Solving visual object ambiguities when pointing: an unsupervised learning approach

Whenever we are addressing a specific object or refer to a certain spatial location, we are using referential or deictic gestures usually accompanied by some verbal description. Particularly, pointing gestures are necessary to dissolve ambiguities in a scene and they are of crucial importance when verbal communication may fail due to environmental conditions or when two persons simply do not speak the same language. With the currently increasing advances of humanoid robots and their future integration in domestic domains, the development of gesture interfaces complementing human–robot interaction scenarios is of substantial interest.
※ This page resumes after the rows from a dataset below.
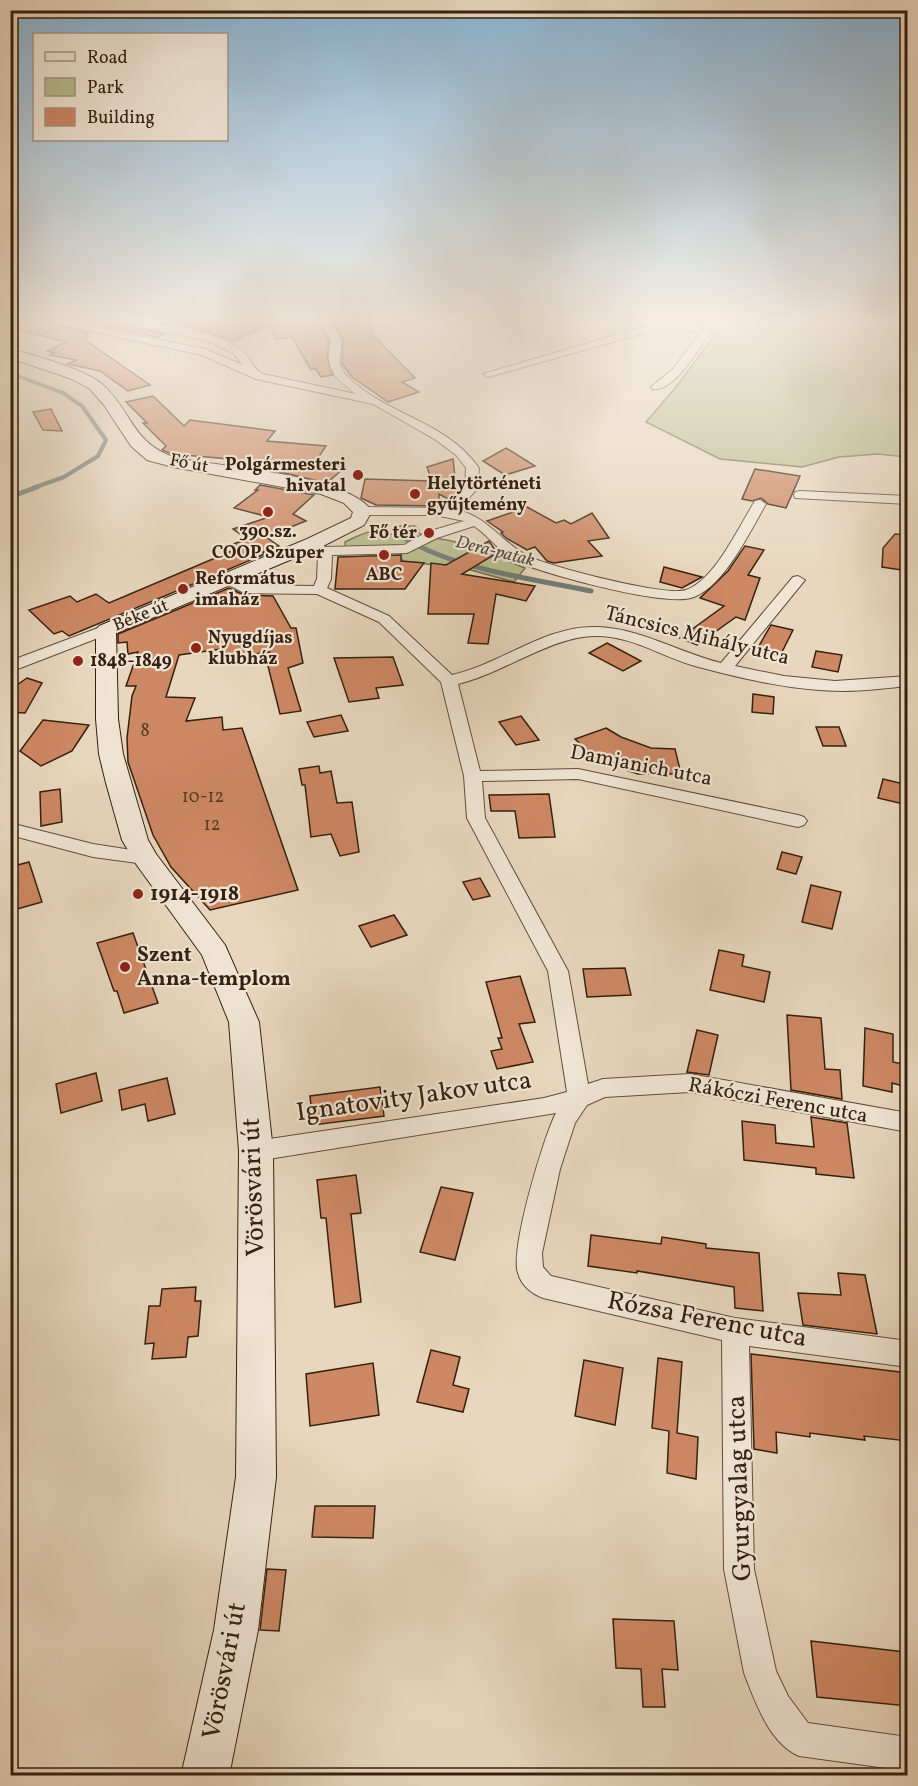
<svg xmlns="http://www.w3.org/2000/svg" width="918" height="1786" viewBox="0 0 918 1786" font-family="Vollkorn,serif">
	<style>
		.green { fill: #b8be90; stroke: #766f50; stroke-width: 1.5 }
		.lines { fill: none; stroke-linecap: round; stroke-linejoin: round }
		.stream-far1 { stroke: #727b77; stroke-width: 4 }
		.stream { stroke: #727b77; stroke-width: 5 }
		.building { fill: #cd8864; stroke: #35200f; stroke-width: 1.5 }
		.street-casing { stroke: #624e3b; stroke-width: 2 }
		.secondary-casing { stroke: #35200f; stroke-width: 2 }
		.street { fill: #f0e5d5; fill-rule: evenodd }
		.secondary { fill: #f0e5d5; fill-rule: evenodd }
		.poi-dot { fill: #8f2418; stroke: #f0e5d5; stroke-width: 2 }
		.labels { text-anchor: middle; dominant-baseline: central; stroke-width: 4.5; stroke-linejoin: round; paint-order: stroke }
		.far-street-label { font-size: 18px; fill: #35200f; stroke: #f0e5d5 }
		.far-poi-label { font-size: 18px; font-weight: bold; fill: #35200f; stroke: #f0e5d5; text-anchor: start }
		.far-water-label { font-size: 18px; font-style: italic; fill: #544d43; stroke: #f0e5d5 }
		.number-label { font-size: 18px; fill: #5b3a24 }
		.street-label { font-size: 21px; fill: #35200f; stroke: #f0e5d5 }
		.poi-label { font-size: 21px; font-weight: bold; fill: #35200f; stroke: #f0e5d5; text-anchor: start }
		.near-street-label { font-size: 26px; fill: #35200f; stroke: #f0e5d5 }
	</style>
	<rect width="100%" height="100%" fill="#e8d7be"/>
	<filter id="stains"><feTurbulence type="fractalNoise" baseFrequency=".00333" numOctaves="4"/><feColorMatrix values="0 0 0 0 .2 0 0 0 0 .09 0 0 0 0 .02 0 0 0 .5 -.17"/></filter>
	<radialGradient id="worn" r=".72"><stop offset=".6" stop-color="#630" stop-opacity="0"/><stop offset="1" stop-color="#630" stop-opacity=".3"/></radialGradient>
	<g class="green">
		<polygon points="671,321 907,321 907,457 878,454 839,457 802,467 720,459 646,422 676,387 715,335 712,331"/>
		<path d="M400 526H415L419 530 417 532 425 536 409 547 345 549V542C362 534 372 527 389 535L400 531Z"/>
		<path d="M430 538C465 540 491 555 525 568L514 582 460 567 404 562 401 558V551Z"/>
	</g>
	<g class="lines">
		<polyline class="stream-far1" points="10,373 63,393 82,406 106,440 98,456 64,477 33,488"/>
		<g class="stream">
			<polyline points="10,497 37,487"/>
			<path d="M396 533C449 569 529 578 591 591"/>
		</g>
	</g>
	<g class="building">
		<polygon points="12,321 41,321 89,333 85,340 150,385 128,391 100,371 68,364 76,360 50,355 55,353 47,351 66,342 11,328"/>
		<polygon points="79,321 109,321 164,334 158,337"/>
		<polygon points="179,321 317,321 329,340 327,358 333,375 321,377 315,368 311,370 292,337 276,339 269,325 233,341 211,333 179,325"/>
		<polygon points="332,321 364,321 371,326 371,333 415,378 402,382 419,392 388,402 352,377 342,364 343,340"/>
		<polygon points="153,396 184,426 190,420 275,431 267,441 326,446 314,464 345,467 327,483 263,468 226,463 229,459 172,454 162,450 166,446 143,423 147,423 126,402"/>
		<polygon points="51,409 62,431 43,430 33,412"/>
		<polygon points="506,448 535,466 505,475 483,461"/>
		<polygon points="453,459 457,494 450,500 439,494 439,506 376,505 361,498 365,479 432,481 427,467"/>
		<polygon points="755,469 800,476 786,508 768,504 761,498 752,501 742,499"/>
		<polygon points="260,485 314,495 293,514 306,521 266,537 279,546 263,552 265,554 69,636 62,631 54,634 29,610 70,596 77,602 96,594 109,603 234,550 228,546 247,539 233,529 269,517 234,508 258,490 255,490"/>
		<polygon points="527,507 556,523 564,520 571,524 592,513 609,538 588,541 602,556 554,563 547,561 535,547 527,550 506,538 501,533 503,532 487,521"/>
		<polygon points="895,534 908,535 908,571 882,567 883,548"/>
		<polygon points="489,541 497,553 462,574 535,586 526,601 496,594 488,644 468,643 474,614 428,614 431,563 446,565"/>
		<polygon points="745,546 764,550 748,575 760,578 745,620 736,617 697,645 680,638 724,606 700,598 728,571"/>
		<polygon points="401,555 401,561 424,563 405,589 335,589 338,557"/>
		<polygon points="664,567 702,577 682,588 660,582"/>
		<polygon points="229,588 244,595 273,596 291,628 296,628 303,663 288,668 301,711 280,714 268,666 270,652 223,658 221,649 179,655 166,697 195,698 186,721 222,717 223,730 242,728 298,890 210,910 171,867 153,835 128,762 127,738 132,696 136,686 126,686 138,652 128,654 127,642 118,643 118,634"/>
		<polygon points="771,625 793,630 780,656 756,651"/>
		<polygon points="607,643 641,661 623,671 589,653"/>
		<polygon points="816,651 842,655 838,672 812,667"/>
		<polygon points="393,657 403,685 376,688 379,698 349,702 334,658"/>
		<polygon points="27,678 42,683 25,713 10,712 10,695 17,685"/>
		<polygon points="753,694 774,697 773,714 752,712"/>
		<polygon points="341,715 348,731 314,737 307,722"/>
		<polygon points="521,716 539,740 516,745 499,722"/>
		<polygon points="43,720 89,725 72,751 41,766 20,751"/>
		<polygon points="816,727 839,727 846,746 823,746"/>
		<polygon points="606,728 621,737 651,748 675,749 681,774 638,774 599,761 575,739"/>
		<polygon points="319,766 320,773 331,771 337,803 352,802 359,852 340,856 331,834 311,837 305,785 302,785 299,769"/>
		<polygon points="883,779 908,785 908,805 878,798"/>
		<polygon points="60,789 62,822 41,826 40,792"/>
		<polygon points="549,794 555,837 519,838 515,811 491,811 489,795"/>
		<polygon points="782,852 802,857 796,874 777,869"/>
		<polygon points="29,862 42,902 10,911 10,867"/>
		<polygon points="480,878 490,896 473,900 463,882"/>
		<polygon points="811,885 841,892 832,929 802,922"/>
		<polygon points="394,915 407,935 371,947 359,926"/>
		<polygon points="133,933 158,1003 124,1013 117,991 114,991 97,943"/>
		<polygon points="719,950 744,955 742,966 770,972 764,1002 710,990"/>
		<polygon points="625,968 631,995 587,997 583,969"/>
		<polygon points="520,976 535,1022 519,1024 533,1062 497,1069 491,1051 502,1049 498,1038 502,1038 486,982"/>
		<polygon points="787,1015 821,1018 825,1069 840,1070 842,1099 791,1090"/>
		<polygon points="865,1028 893,1034 893,1062 903,1064 903,1086 892,1083 892,1092 863,1086"/>
		<polygon points="697,1030 718,1035 709,1075 687,1072"/>
		<polygon points="96,1073 102,1101 61,1113 56,1084"/>
		<polygon points="167,1078 175,1114 148,1121 145,1104 122,1110 119,1090"/>
		<polygon points="380,1087 384,1116 313,1125 310,1096"/>
		<polygon points="811,1117 847,1123 854,1178 816,1174 816,1168 744,1160 742,1121 775,1125 776,1143 814,1147"/>
		<polygon points="356,1175 361,1213 351,1214 361,1302 335,1307 326,1218 321,1218 317,1180"/>
		<polygon points="441,1187 473,1193 455,1260 420,1252"/>
		<polygon points="591,1235 661,1244 662,1237 706,1244 706,1248 759,1253 763,1311 735,1308 734,1287 637,1271 637,1273 588,1266"/>
		<polygon points="838,1273 865,1275 877,1334 803,1325 798,1293 841,1295"/>
		<polygon points="196,1287 195,1301 201,1301 198,1336 188,1337 186,1357 152,1359 154,1343 145,1344 149,1306 160,1306 162,1289"/>
		<polygon points="431,1350 460,1357 453,1385 469,1389 463,1412 417,1402"/>
		<polygon points="751,1354 908,1373 908,1441 864,1436 865,1440 810,1433 810,1437 776,1432 777,1453 754,1449"/>
		<polygon points="658,1358 682,1362 677,1433 698,1437 696,1479 667,1473 669,1431 652,1428"/>
		<polygon points="584,1360 623,1368 615,1425 575,1416"/>
		<polygon points="373,1363 379,1415 310,1426 306,1374"/>
		<polygon points="315,1506 375,1506 373,1538 312,1537"/>
		<polygon points="267,1569 286,1570 279,1631 260,1630"/>
		<polygon points="613,1619 674,1621 678,1670 662,1669 665,1707 643,1707 641,1669 616,1668"/>
		<polygon points="811,1641 905,1652 908,1672 908,1706 817,1697"/>
	</g>
	<g class="lines">
		<g class="street-casing">
			<g id="street">
				<path d="M43 321H65L205 349 243 365 233 353 209 341 111 321C149 321 207 327 239 348 250 355 252 369 263 374L356 394C334 378 324 368 331 340L319 321H329C333 327 340 335 341 341 342 359 333 363 350 379 389 416 446 421 479 468L477 489 458 510C487 517 501 541 526 555 546 566 666 597 686 590 715 580 739 526 755 501L760 500 766 504C750 531 725 585 694 597 667 608 550 575 520 563 502 555 490 537 474 526L437 538 407 553 332 555 331 579 327 588 389 616 452 675C501 664 546 625 597 627 640 628 680 653 721 663L793 577 798 576 805 580 735 666 784 676 835 681 908 676V686C886 688 865 691 844 691 794 691 743 679 695 666 663 657 630 635 595 636 552 636 502 674 458 684L480 771 578 769 798 815 804 817 807 821 804 825 798 827 578 779 482 781 485 818 568 971 588 1084 603 1079 690 1074 908 1113V1132L690 1092 605 1097 587 1105 575 1123 560 1169 542 1253 543 1267 551 1276 735 1318 908 1341V1367L749 1346 754 1569 776 1671 788 1696 808 1723 908 1737V1771L799 1756C769 1743 755 1701 744 1673L724 1569 722 1340 543 1298C532 1294 521 1285 518 1273 510 1250 543 1138 556 1113L256 1161 248 1158 244 1151 248 1144 256 1141 544 1098 567 1092 548 971 467 818 464 776 441 682 379 622 317 594 244 593 221 581 228 577 247 585 314 586 317 579 318 556 307 543 309 540H319L325 547 404 545 427 532 464 521 435 515H363L356 511 363 507 445 508 465 489 466 468 456 455 436 440 373 404 256 379 202 355Z"/>
				<path d="M667 321H683L708 330 709 335C697 350 674 393 652 389L651 387 673 369 699 334 680 327 641 334 492 376 488 377 483 374 636 329 669 323Z"/>
				<polygon points="800,491 908,496 908,504 795,498 794,495 795,492"/>
				<polygon points="106,625 111,627 114,630 111,633 10,672 10,661"/>
				<polygon points="10,823 93,844 145,852 152,854 154,858 152,862 145,864 93,857 10,835"/>
			</g>
		</g>
		<g class="secondary-casing">
			<path id="secondary" d="M10 349C34 355 84 369 102 384 133 412 131 443 176 458 221 467 346 474 372 511L364 525 321 547 116 633 118 719 123 754 148 840 156 854 225 945 259 1022 273 1151 276 1477 258 1630 229 1776H181L214 1630 236 1477 239 1151 229 1022 202 955 136 864 122 840 106 783 99 754 96 719V630L99 626 307 539 351 518 353 512 344 503 321 494 173 467 147 460 131 446 104 405 90 389 72 379 10 358Z"/>
		</g>
		<use href="#street" class="street"/>
		<use href="#secondary" class="secondary"/>
	</g>
	<linearGradient id="sky" x2="0" y2="1"><stop stop-color="#89b5d6"/><stop offset="0.56" stop-color="#f5ede2"/><stop offset="1" stop-color="#f5ede2" stop-opacity="0"/></linearGradient>
	<rect width="918" height="572" fill="url(#sky)"/>
	<g class="poi-dot">
		<circle cx="358" cy="475" r="6"/>
		<circle cx="415" cy="494" r="6"/>
		<circle cx="268" cy="512" r="6"/>
		<circle cx="429" cy="533" r="6"/>
		<circle cx="384" cy="555" r="6"/>
		<circle cx="183" cy="589" r="6"/>
		<circle cx="196" cy="648" r="6"/>
		<circle cx="78" cy="661" r="6"/>
		<circle cx="138" cy="894" r="6"/>
		<circle cx="125" cy="967" r="6"/>
	</g>
	<g class="labels">
		<g class="far-street-label">
			<text transform="translate(189 464) rotate(11)">Fő út</text>
			<text transform="translate(141 616) rotate(-22)">Béke út</text>
		</g>
		<g class="far-poi-label">
			<text x="346" y="465" text-anchor="end">Polgármesteri<tspan x="346" dy="21">hivatal</tspan></text>
			<text x="427" y="484">Helytörténeti<tspan x="427" dy="21">gyűjtemény</tspan></text>
			<text x="268" y="532" text-anchor="middle">390.sz.<tspan x="268" dy="21">COOP Szuper</tspan></text>
			<text x="417" y="533" text-anchor="end">Fő tér</text>
			<text x="384" y="575" text-anchor="middle">ABC</text>
			<text x="195" y="579">Református<tspan x="195" dy="21">imaház</tspan></text>
			<text x="208" y="638">Nyugdíjas<tspan x="208" dy="21">klubház</tspan></text>
			<text x="90" y="661">1848-1849</text>
		</g>
		<g class="far-water-label">
			<text transform="translate(495 552) rotate(14)">Dera-patak</text>
		</g>
		<g class="number-label">
			<text x="145" y="731">8</text>
			<text x="203" y="797">10-12</text>
			<text x="212" y="825">12</text>
		</g>
		<g class="street-label">
			<text transform="translate(697 636) rotate(14)">Táncsics Mihály utca</text>
			<text transform="translate(641 766) rotate(11)">Damjanich utca</text>
			<text transform="translate(778 1101) rotate(10)">Rákóczi Ferenc utca</text>
		</g>
		<g class="poi-label">
			<text x="150" y="894">1914-1918</text>
			<text x="137" y="955">Szent<tspan x="137" dy="24">Anna-templom</tspan></text>
		</g>
		<g class="near-street-label">
			<text transform="translate(414 1097) rotate(-8)">Ignatovity Jakov utca</text>
			<text transform="translate(254 1187) rotate(-92)">Vörösvári út</text>
			<text transform="translate(707 1320) rotate(11)">Rózsa Ferenc utca</text>
			<text transform="translate(740 1488) rotate(-92)">Gyurgyalag utca</text>
			<text transform="translate(225 1671) rotate(-79)">Vörösvári út</text>
		</g>
	</g>
	<rect width="918" height="1786" fill="none" stroke="#e8d7be" stroke-width="36"/>
	<rect x="12" y="12" width="894" height="1762" fill="none" stroke="#35200f" stroke-width="3"/>
	<rect x="18" y="18" width="882" height="1750" fill="none" stroke="#35200f" stroke-width="1.5"/>
	<rect x="33" y="33" width="195" height="108" fill="#f0e5d5" stroke="#a59686" stroke-width="1.5"/>
	<rect x="45" y="52" width="30" height="9" fill="#f0e5d5" stroke="#a59686" stroke-width="1.5"/>
	<text x="87" y="63" font-size="18" fill="#35200f">Road</text>
	<rect x="45" y="78" width="30" height="18" fill="#b8be90" stroke="#a59686" stroke-width="1.5"/>
	<text x="87" y="93" font-size="18" fill="#35200f">Park</text>
	<rect x="45" y="108" width="30" height="18" fill="#cd8864" stroke="#a59686" stroke-width="1.5"/>
	<text x="87" y="123" font-size="18" fill="#35200f">Building</text>
	<rect width="100%" height="100%" filter="url(#stains)"/>
	<rect width="100%" height="100%" fill="url(#worn)"/>
</svg>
The implementation of an intuitive gesture scenario is still challenging because both the pointing intention and the corresponding object have to be correctly recognized in real time. The demand increases when considering pointing gestures in a cluttered environment, as is the case in households. Also, humans perform pointing in many different ways and those variations have to be captured. Research in this field often proposes a set of geometrical computations which do not scale well with the number of gestures and objects and use specific markers or a predefined set of pointing directions. In this paper, we propose an unsupervised learning approach to model the distribution of pointing gestures using a growing-when-required (GWR) network. We introduce an interaction scenario with a humanoid robot and define the so-called ambiguity classes. Our implementation for the hand and object detection is independent of any markers or skeleton models; thus, it can be easily reproduced. Our evaluation comparing a baseline computer vision approach with our GWR model shows that the pointing-object association is well learned even in cases of ambiguities resulting from close object proximity.